**WHAT YOU SHOULD DO**
Turn only the stretch of lines below, from the very first line through the line that contains "12:00 PM to 2:00 PM", into a numbered list, dropping any blank lines.

─── RAW RECORDS

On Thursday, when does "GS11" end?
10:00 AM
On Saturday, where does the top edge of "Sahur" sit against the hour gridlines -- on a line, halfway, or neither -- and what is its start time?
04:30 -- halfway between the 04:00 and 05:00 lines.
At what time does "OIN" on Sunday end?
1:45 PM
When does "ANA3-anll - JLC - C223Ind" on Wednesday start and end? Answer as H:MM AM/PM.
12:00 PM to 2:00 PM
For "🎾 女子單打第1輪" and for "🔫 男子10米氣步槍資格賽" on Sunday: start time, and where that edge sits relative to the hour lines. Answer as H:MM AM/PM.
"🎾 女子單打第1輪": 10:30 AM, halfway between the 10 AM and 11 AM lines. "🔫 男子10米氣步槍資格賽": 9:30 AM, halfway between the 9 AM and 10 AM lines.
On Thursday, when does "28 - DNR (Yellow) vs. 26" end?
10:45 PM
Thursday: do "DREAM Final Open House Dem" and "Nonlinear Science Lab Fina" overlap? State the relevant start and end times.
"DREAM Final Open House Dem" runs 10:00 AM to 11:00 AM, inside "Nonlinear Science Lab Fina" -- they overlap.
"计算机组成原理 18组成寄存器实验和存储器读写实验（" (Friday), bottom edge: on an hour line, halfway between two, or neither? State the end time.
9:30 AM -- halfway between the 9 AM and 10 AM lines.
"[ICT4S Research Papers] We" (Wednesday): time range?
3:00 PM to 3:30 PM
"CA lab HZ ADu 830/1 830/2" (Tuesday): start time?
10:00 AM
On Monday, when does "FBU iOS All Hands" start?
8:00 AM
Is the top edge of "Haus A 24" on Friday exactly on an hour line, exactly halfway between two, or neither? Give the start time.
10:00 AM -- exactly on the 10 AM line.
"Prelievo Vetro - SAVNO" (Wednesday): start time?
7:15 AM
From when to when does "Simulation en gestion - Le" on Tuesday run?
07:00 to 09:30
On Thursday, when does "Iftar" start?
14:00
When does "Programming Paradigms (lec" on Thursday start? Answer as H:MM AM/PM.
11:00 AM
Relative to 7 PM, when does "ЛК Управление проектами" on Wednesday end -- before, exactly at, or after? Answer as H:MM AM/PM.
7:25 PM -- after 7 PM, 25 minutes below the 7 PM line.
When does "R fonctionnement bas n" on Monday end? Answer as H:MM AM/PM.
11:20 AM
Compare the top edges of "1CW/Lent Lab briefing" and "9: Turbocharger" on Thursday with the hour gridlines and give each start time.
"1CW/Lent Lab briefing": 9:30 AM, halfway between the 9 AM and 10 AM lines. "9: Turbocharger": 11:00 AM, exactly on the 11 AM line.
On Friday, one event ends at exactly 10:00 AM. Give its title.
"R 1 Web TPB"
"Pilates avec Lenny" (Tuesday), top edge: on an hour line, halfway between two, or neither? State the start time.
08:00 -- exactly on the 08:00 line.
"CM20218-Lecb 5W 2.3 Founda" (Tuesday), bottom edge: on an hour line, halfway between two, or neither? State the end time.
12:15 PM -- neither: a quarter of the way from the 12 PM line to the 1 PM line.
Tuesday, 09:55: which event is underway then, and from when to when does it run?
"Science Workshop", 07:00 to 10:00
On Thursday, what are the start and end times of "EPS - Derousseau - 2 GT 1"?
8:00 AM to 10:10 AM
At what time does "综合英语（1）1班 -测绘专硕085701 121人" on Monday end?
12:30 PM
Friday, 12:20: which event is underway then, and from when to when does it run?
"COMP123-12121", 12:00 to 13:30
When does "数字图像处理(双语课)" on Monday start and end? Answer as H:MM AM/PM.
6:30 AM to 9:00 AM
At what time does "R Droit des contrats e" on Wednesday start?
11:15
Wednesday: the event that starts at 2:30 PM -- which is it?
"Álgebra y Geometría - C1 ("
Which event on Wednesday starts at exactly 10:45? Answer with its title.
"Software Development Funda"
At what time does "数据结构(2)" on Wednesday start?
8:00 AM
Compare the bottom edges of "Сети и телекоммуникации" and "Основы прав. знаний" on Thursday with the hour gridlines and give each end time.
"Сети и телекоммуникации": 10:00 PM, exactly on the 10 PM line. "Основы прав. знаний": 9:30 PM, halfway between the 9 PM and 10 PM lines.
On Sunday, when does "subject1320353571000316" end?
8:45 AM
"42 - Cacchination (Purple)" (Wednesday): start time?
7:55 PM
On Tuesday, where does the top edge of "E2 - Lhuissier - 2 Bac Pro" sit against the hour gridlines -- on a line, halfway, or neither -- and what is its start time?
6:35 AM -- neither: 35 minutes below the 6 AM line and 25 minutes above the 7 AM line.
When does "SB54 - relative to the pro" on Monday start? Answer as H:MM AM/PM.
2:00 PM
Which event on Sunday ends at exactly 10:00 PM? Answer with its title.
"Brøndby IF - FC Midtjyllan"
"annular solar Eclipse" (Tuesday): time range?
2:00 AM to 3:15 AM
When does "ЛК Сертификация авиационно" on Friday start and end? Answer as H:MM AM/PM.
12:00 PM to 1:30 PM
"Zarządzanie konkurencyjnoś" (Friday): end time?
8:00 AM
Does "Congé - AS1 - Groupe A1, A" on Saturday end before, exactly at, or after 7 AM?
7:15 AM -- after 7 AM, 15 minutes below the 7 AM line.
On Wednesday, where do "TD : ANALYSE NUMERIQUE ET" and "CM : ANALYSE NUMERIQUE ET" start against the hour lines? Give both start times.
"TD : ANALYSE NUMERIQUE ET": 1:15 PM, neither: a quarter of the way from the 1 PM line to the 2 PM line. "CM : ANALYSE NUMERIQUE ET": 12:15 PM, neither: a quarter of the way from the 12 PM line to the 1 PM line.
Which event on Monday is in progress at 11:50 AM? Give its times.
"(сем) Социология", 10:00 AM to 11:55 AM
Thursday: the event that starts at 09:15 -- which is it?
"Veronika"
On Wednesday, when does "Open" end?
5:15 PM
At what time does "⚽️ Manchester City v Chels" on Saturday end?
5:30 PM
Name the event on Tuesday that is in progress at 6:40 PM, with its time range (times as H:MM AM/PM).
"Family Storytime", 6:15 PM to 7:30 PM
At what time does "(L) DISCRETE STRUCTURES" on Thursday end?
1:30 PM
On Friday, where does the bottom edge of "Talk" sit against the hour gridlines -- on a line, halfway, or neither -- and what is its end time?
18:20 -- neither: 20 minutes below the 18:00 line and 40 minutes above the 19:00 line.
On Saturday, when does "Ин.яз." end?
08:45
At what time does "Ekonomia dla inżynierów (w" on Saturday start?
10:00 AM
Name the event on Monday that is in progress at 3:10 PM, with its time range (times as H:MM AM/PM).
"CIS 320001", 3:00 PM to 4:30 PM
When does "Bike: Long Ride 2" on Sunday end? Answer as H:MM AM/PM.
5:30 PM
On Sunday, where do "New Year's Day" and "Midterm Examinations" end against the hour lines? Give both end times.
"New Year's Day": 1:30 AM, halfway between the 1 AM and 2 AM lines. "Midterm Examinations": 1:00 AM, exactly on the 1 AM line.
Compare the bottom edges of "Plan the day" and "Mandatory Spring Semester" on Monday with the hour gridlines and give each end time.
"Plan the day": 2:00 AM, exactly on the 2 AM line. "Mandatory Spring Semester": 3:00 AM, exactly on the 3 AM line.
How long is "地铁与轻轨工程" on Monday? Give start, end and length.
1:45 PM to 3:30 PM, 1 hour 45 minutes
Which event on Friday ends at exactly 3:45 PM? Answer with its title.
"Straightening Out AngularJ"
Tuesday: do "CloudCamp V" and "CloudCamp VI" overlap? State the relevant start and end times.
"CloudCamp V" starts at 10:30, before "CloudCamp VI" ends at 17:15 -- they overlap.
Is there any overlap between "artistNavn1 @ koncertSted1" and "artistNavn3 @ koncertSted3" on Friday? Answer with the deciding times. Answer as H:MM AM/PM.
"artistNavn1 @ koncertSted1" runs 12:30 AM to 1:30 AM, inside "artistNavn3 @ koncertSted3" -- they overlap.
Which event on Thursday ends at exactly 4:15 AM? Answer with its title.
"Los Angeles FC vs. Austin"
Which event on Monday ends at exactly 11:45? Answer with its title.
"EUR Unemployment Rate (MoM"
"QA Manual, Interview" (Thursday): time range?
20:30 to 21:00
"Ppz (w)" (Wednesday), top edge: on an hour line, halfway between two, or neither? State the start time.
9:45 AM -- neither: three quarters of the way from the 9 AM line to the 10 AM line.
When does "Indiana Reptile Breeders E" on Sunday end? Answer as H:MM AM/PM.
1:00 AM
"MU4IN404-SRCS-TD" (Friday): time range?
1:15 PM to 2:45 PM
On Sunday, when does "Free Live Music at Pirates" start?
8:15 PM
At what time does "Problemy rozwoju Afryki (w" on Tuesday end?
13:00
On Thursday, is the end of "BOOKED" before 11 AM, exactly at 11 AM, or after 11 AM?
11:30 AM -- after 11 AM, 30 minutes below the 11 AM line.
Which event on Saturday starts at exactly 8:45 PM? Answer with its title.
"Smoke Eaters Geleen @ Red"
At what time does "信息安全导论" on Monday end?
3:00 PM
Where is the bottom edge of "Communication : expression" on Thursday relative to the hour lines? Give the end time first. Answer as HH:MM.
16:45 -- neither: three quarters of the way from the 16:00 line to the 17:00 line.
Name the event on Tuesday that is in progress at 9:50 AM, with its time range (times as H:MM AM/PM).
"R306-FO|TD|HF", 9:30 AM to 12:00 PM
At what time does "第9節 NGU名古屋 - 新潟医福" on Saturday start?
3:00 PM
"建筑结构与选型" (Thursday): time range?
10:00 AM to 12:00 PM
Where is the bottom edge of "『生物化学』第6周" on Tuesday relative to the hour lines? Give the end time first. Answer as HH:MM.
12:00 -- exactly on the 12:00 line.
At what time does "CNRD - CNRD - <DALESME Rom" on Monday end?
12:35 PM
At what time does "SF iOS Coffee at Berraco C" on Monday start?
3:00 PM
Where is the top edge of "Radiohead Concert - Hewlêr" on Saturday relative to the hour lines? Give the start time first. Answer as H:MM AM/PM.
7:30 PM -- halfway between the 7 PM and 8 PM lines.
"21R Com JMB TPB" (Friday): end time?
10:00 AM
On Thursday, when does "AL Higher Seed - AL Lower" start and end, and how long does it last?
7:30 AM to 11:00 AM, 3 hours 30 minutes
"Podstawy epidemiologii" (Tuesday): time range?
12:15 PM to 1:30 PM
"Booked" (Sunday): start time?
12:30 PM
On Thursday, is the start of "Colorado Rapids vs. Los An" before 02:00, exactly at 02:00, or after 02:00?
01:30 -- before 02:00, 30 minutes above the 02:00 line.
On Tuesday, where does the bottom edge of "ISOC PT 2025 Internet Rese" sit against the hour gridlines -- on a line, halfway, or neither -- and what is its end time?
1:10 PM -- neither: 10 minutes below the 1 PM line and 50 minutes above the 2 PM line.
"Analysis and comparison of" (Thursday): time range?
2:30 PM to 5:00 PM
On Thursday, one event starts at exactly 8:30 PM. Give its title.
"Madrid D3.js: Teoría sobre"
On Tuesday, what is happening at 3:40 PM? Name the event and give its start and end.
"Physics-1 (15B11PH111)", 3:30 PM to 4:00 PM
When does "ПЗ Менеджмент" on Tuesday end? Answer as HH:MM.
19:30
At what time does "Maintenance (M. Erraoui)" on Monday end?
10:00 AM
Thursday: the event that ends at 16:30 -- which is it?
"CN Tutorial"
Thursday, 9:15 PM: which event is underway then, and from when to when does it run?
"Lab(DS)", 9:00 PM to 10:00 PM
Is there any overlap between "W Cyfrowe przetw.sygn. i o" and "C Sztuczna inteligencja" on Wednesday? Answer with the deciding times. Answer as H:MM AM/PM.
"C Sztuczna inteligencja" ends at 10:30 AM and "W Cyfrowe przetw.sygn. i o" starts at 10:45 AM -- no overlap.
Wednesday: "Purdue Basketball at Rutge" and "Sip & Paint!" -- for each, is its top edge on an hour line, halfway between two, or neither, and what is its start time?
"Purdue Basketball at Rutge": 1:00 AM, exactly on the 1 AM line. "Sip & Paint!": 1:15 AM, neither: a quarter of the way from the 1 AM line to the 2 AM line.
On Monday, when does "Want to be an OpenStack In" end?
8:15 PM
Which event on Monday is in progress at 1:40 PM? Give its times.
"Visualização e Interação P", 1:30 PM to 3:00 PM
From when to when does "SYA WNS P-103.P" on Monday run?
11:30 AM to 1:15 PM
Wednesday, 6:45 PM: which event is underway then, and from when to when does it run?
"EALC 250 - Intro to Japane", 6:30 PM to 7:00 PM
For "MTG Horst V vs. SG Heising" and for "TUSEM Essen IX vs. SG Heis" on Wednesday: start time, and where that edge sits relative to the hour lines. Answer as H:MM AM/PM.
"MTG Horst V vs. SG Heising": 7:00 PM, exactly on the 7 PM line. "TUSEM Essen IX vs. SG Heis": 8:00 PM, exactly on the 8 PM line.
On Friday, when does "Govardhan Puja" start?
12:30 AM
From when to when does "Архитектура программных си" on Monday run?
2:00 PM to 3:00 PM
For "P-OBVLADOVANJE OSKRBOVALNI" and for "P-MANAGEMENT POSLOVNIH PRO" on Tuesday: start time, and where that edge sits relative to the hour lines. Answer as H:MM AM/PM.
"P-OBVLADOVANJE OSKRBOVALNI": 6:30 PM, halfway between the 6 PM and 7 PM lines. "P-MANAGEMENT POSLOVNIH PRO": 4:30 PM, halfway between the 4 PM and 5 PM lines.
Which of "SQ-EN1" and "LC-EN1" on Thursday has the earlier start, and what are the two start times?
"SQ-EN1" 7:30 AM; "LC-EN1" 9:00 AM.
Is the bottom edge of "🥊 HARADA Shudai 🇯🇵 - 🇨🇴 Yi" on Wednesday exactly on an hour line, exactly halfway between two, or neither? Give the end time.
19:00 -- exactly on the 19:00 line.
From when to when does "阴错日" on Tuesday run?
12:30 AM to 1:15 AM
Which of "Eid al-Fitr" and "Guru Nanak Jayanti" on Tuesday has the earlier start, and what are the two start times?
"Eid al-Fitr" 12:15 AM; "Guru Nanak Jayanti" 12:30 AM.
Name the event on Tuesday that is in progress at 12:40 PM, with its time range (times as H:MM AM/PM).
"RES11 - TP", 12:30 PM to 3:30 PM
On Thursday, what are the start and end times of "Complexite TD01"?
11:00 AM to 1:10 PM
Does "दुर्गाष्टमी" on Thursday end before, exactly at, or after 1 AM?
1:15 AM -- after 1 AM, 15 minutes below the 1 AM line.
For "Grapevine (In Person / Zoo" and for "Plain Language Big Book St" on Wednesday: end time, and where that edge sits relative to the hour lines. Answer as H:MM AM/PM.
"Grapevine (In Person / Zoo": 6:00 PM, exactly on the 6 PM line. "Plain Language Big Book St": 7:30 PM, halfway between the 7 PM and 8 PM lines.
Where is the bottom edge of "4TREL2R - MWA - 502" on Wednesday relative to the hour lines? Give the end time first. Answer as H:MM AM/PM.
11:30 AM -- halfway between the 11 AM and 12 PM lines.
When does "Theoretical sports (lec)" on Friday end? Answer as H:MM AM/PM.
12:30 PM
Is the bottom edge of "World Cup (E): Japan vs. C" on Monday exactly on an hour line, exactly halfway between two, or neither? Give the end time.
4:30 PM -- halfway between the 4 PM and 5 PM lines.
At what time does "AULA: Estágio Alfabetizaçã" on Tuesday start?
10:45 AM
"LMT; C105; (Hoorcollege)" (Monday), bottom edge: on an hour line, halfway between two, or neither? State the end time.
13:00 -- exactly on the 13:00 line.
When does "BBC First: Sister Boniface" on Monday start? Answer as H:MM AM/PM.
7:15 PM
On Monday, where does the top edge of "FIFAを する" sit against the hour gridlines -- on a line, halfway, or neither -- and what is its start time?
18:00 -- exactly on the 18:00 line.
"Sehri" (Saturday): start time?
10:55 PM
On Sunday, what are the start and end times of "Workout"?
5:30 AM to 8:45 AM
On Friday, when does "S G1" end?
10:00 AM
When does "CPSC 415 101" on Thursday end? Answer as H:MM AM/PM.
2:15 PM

──────

**ANSWER BELOW**
1. On Thursday, when does "GS11" end?
2. 10:00 AM
3. On Saturday, where does the top edge of "Sahur" sit against the hour gridlines -- on a line, halfway, or neither -- and what is its start time?
4. 04:30 -- halfway between the 04:00 and 05:00 lines.
5. At what time does "OIN" on Sunday end?
6. 1:45 PM
7. When does "ANA3-anll - JLC - C223Ind" on Wednesday start and end? Answer as H:MM AM/PM.
8. 12:00 PM to 2:00 PM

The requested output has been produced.